Linked List: November 27, 2012

Ericsson Sues Samsung on Patents 

Ericsson is still in business?

The Ten Best Larry Sanders Episodes 

Fix yourself a Salty Dog and enjoy this list from Edward Copeland, of the best episodes of one of the best shows ever:

Malina especially appreciated one section of dialogue before Hank goes out to guest host the first time. “Arthur reassuring Hank pre-show with the tepid, ‘You do not suck!’ and Hank responding with ‘That’s one of the kindest things anyone has ever said to me.’ One of the all-time great couplets of dialogue,” Malina said.

David Chartier Is Sick of Making Excuses for Mac OS X 

David Chartier:

Every time I have to explain one of OS X’s bizarre, (sometimes arguably) buggy behaviors or windowing idiosyncrasies to my father in law, I dearly wish the iPad had been out when he was in the market.

Exhibit A: Open Mail, find a message with a zip attachment, and double-click it. Nothing happens? Oh something happened. Archive Utility opened to work its magic on the zip file, but you missed its appearance in the Dock if you blinked. Don’t see anything else? Of course you don’t, because Finder opened a new window to reveal the spoils of Archive Utility’s victory behind Mail and didn’t bother to tell you. No Dock bounce, no Finder brought to the foreground to show you the folder.

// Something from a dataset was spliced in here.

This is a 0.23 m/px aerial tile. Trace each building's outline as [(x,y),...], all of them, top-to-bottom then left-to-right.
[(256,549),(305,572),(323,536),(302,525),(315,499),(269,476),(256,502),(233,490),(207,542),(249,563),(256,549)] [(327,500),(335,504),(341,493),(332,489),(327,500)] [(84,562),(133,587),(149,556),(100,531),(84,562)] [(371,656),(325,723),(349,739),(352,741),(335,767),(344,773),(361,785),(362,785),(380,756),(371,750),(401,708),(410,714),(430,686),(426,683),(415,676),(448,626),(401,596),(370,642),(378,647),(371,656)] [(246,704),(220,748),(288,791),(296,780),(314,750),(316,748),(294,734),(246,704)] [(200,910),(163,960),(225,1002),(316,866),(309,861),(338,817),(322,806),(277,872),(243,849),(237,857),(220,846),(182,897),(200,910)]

Great example. iOS enforces a visual obviousness that makes computing better for nearly everyone. If you do something, the result will be shown to you, front and center.

Subcompact Publishing 

Brilliant piece by Craig Mod on The Magazine and the imminent disruption of the publishing industry:

Navigation should be consistent and effortless. Subcompact Publishing applications don’t require complex how-to pages or tutorials. You shouldn’t have to hire a famous actor to show readers how to use the app with his nose. Much like a printed magazine or book, the interaction should be intuitive, effortless, and grounding. The user should never feel lost.

A Minimum Tax for the Wealthy 

Warren Buffett, in an op-ed yesterday for the NYT:

Suppose that an investor you admire and trust comes to you with an investment idea. “This is a good one,” he says enthusiastically. “I’m in it, and I think you should be, too.”

Would your reply possibly be this? “Well, it all depends on what my tax rate will be on the gain you’re saying we’re going to make. If the taxes are too high, I would rather leave the money in my savings account, earning a quarter of 1 percent.” Only in Grover Norquist’s imagination does such a response exist.

I agree with every single word, including his idea to draw the “wealthy” line at $500,000, not $250,000.

Bloomberg: Apple Fired Maps Manager 

Adam Sarariano, reporting for Bloomberg:

Richard Williamson, who oversaw the mapping team, was pushed out by Senior Vice President Eddy Cue, said the people, who asked not to be named because the information wasn’t yet public. Cue, who took over last month as part of a management shakeup, is seeking advice from outside mapping-technology experts and prodding digital maps provider TomTom NV to fix landmark and navigation data it shares with Apple.

Eddy Cue, not fucking around.

Macworld Reviews BusyCal 2.0 

Huge update to one of my favorite Mac apps.

An Inauspicious Start 

Philip Elmer-DeWitt:

Munster’s crew spent eight hours on Black Friday, as it has every year for the past five years, counting heads at the Apple Store in the Mall of America in Minneapolis. This year he (or his staff) also spent two hours monitoring the Microsoft Store directly across the hall.

Shoppers at the Apple Store bought an average of 11 iPads per hour. Despite heavy TV, print and billboard advertising for the new Microsoft Surface tablet, not one was sold during the two hours Piper Jaffray spent monitoring that store. Doesn’t bode well for Microsoft’s answer to the iPad.

Ouch. (Not sure why they didn’t measure the same hours at both stores, though.)